According to Verizon, attackers use compromised user credentials more frequently than any other weapon in their arsenals. But it can be hard to tell if a particular user account is used legitimately by the actual employee, or by an intruder.
This is especially the case when the malicious behavior is only slightly out of the norm for that account, and when the enterprise is large, and there are a lot of accounts to monitor.
"Hackers are using good user credentials as a way to infiltrate organizations and a lot of the products on the market right now would not catch that," said Eric Schou, director of product marketing for HP's enterprise security products groups.
To help with this, HP released a user behavior analytics product this spring at the RSA conference.
The technology can identify typical user behavior patterns in order to spot unusual behaviors, but can also be programmed with rules based on access policies for particular groups of employees.
For example, he said, if a user from the marketing department is logging into Oracle Financials, that could be in violation of a policy and send up a red flag.
He warned, however, that employees will often do unusual things for legitimate reasons. "It might just be behavior that's out of the norm, but not malicious."
It's not just people who can behave badly.

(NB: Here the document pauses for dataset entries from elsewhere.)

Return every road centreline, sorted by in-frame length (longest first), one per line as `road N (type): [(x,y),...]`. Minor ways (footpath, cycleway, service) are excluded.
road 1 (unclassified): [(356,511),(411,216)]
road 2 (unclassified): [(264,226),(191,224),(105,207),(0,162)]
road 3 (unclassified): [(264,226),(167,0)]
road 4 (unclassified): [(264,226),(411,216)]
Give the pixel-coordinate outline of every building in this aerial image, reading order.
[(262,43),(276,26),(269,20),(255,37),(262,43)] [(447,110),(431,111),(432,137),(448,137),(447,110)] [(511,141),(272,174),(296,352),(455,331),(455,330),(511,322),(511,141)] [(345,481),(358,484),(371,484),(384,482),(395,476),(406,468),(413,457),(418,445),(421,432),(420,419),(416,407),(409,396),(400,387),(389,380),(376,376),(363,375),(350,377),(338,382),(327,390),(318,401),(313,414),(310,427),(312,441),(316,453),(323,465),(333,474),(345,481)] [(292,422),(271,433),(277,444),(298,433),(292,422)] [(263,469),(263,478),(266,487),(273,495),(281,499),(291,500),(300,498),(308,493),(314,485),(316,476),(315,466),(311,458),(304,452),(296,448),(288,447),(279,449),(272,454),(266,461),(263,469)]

Similar technology can be used to identify normal behaviors of individual endpoints, and recognize when they're doing something suspicious.
"Previous efforts in security analytics were unable to meaningfully represent the expected and normal behavior for connected endpoints," said Bryan Doerr, CEO at Observable Networks, one of the vendors offering this technology.
That challenge has only been getting harder, he added, as the number of endpoints has been growing along with the amount of data they generate that companies can now store.
"Our big idea was to use the data avalanche as inputs to a modeling process," he said. "We use all this rich data about endpoints to maintain models of their behavior, so that we can recognize when they do things they should not do."
This is all new territory, said Sriram Ramachandran, CEO at analytics vendor Niara.
"It has been a challenge to make the whole thing work seamlessly as a product," he said, and it's been holding back adoption.
"Getting all the information and putting it into elastic storage -- you can do that very quickly," he said. "If you Google Alan Turing, you will get millions of results. But the panel on the right, with the summary -- that requires machine learning."